Task instructions
Below is a set of records; reproduce them exactly without their pictures.

Stored data entries:
※ ※ ※
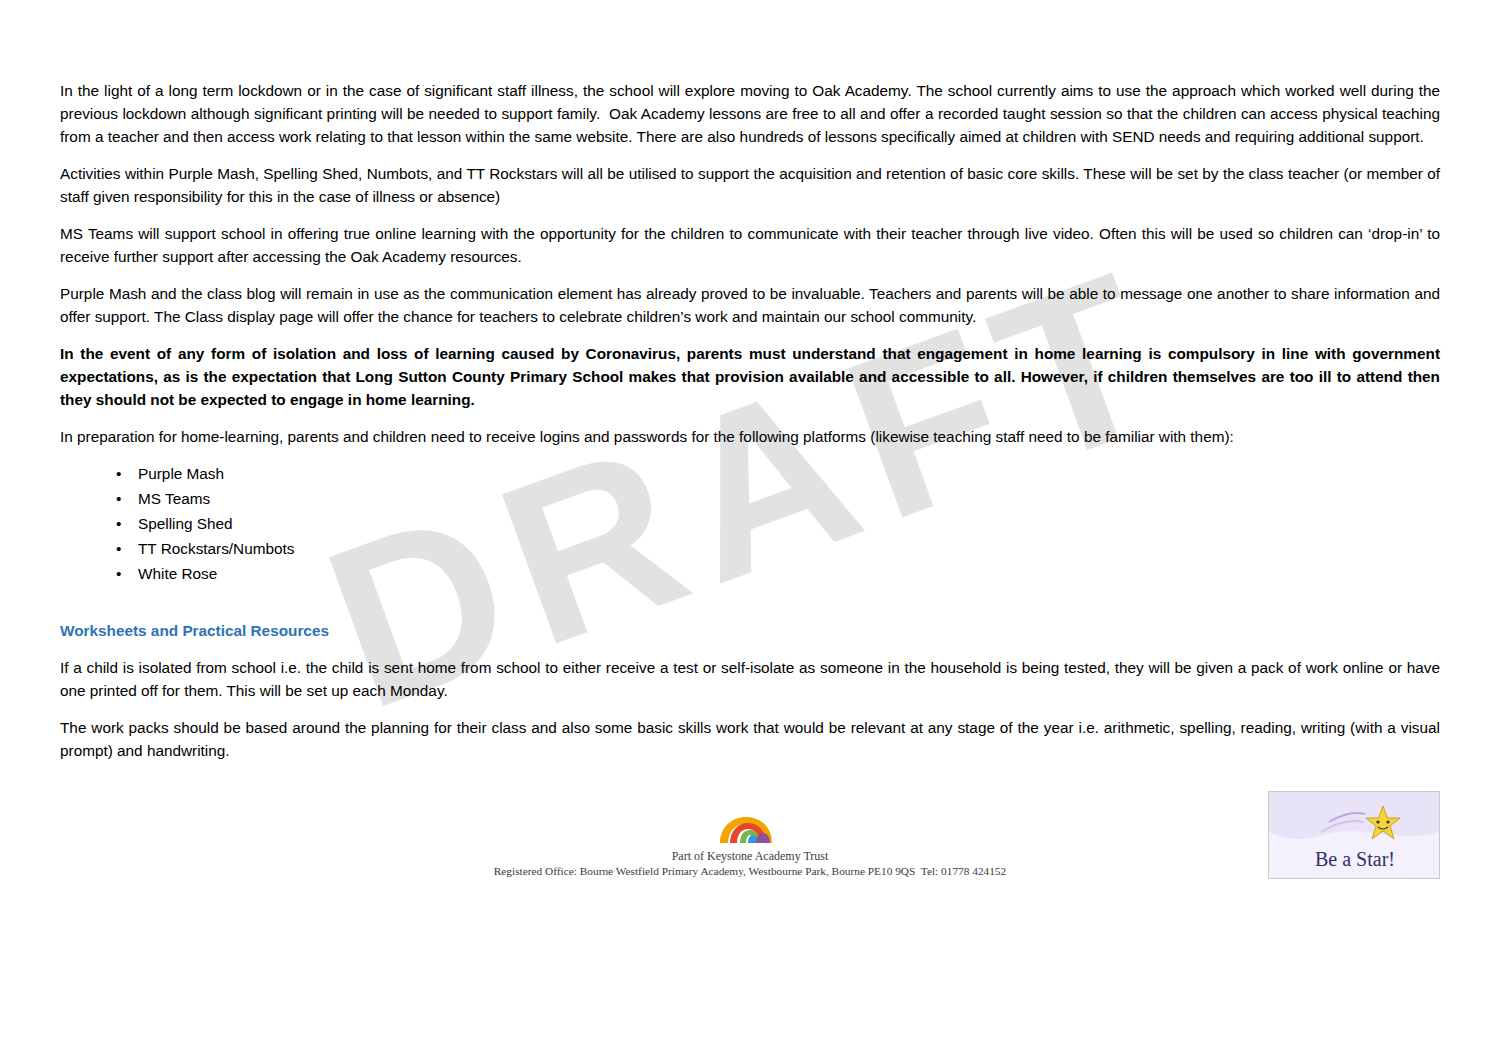DRAFT
In the light of a long term lockdown or in the case of significant staff illness, the school will explore moving to Oak Academy. The school currently aims to use the approach which worked well during the previous lockdown although significant printing will be needed to support family. Oak Academy lessons are free to all and offer a recorded taught session so that the children can access physical teaching from a teacher and then access work relating to that lesson within the same website. There are also hundreds of lessons specifically aimed at children with SEND needs and requiring additional support.
Activities within Purple Mash, Spelling Shed, Numbots, and TT Rockstars will all be utilised to support the acquisition and retention of basic core skills. These will be set by the class teacher (or member of staff given responsibility for this in the case of illness or absence)
MS Teams will support school in offering true online learning with the opportunity for the children to communicate with their teacher through live video. Often this will be used so children can ‘drop-in’ to receive further support after accessing the Oak Academy resources.
Purple Mash and the class blog will remain in use as the communication element has already proved to be invaluable. Teachers and parents will be able to message one another to share information and offer support. The Class display page will offer the chance for teachers to celebrate children’s work and maintain our school community.
In the event of any form of isolation and loss of learning caused by Coronavirus, parents must understand that engagement in home learning is compulsory in line with government expectations, as is the expectation that Long Sutton County Primary School makes that provision available and accessible to all. However, if children themselves are too ill to attend then they should not be expected to engage in home learning.
In preparation for home-learning, parents and children need to receive logins and passwords for the following platforms (likewise teaching staff need to be familiar with them):
Purple Mash
MS Teams
Spelling Shed
TT Rockstars/Numbots
White Rose
Worksheets and Practical Resources
If a child is isolated from school i.e. the child is sent home from school to either receive a test or self-isolate as someone in the household is being tested, they will be given a pack of work online or have one printed off for them. This will be set up each Monday.
The work packs should be based around the planning for their class and also some basic skills work that would be relevant at any stage of the year i.e. arithmetic, spelling, reading, writing (with a visual prompt) and handwriting.
Part of Keystone Academy Trust
Registered Office: Bourne Westfield Primary Academy, Westbourne Park, Bourne PE10 9QS Tel: 01778 424152
Be a Star!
※ ※ ※
The answer
DRAFT
In the light of a long term lockdown or in the case of significant staff illness, the school will explore moving to Oak Academy. The school currently aims to use the approach which worked well during the previous lockdown although significant printing will be needed to support family. Oak Academy lessons are free to all and offer a recorded taught session so that the children can access physical teaching from a teacher and then access work relating to that lesson within the same website. There are also hundreds of lessons specifically aimed at children with SEND needs and requiring additional support.
Activities within Purple Mash, Spelling Shed, Numbots, and TT Rockstars will all be utilised to support the acquisition and retention of basic core skills. These will be set by the class teacher (or member of staff given responsibility for this in the case of illness or absence)
MS Teams will support school in offering true online learning with the opportunity for the children to communicate with their teacher through live video. Often this will be used so children can ‘drop-in’ to receive further support after accessing the Oak Academy resources.
Purple Mash and the class blog will remain in use as the communication element has already proved to be invaluable. Teachers and parents will be able to message one another to share information and offer support. The Class display page will offer the chance for teachers to celebrate children’s work and maintain our school community.
In the event of any form of isolation and loss of learning caused by Coronavirus, parents must understand that engagement in home learning is compulsory in line with government expectations, as is the expectation that Long Sutton County Primary School makes that provision available and accessible to all. However, if children themselves are too ill to attend then they should not be expected to engage in home learning.
In preparation for home-learning, parents and children need to receive logins and passwords for the following platforms (likewise teaching staff need to be familiar with them):
Purple Mash
MS Teams
Spelling Shed
TT Rockstars/Numbots
White Rose
Worksheets and Practical Resources
If a child is isolated from school i.e. the child is sent home from school to either receive a test or self-isolate as someone in the household is being tested, they will be given a pack of work online or have one printed off for them. This will be set up each Monday.
The work packs should be based around the planning for their class and also some basic skills work that would be relevant at any stage of the year i.e. arithmetic, spelling, reading, writing (with a visual prompt) and handwriting.
Part of Keystone Academy Trust
Registered Office: Bourne Westfield Primary Academy, Westbourne Park, Bourne PE10 9QS Tel: 01778 424152
Be a Star!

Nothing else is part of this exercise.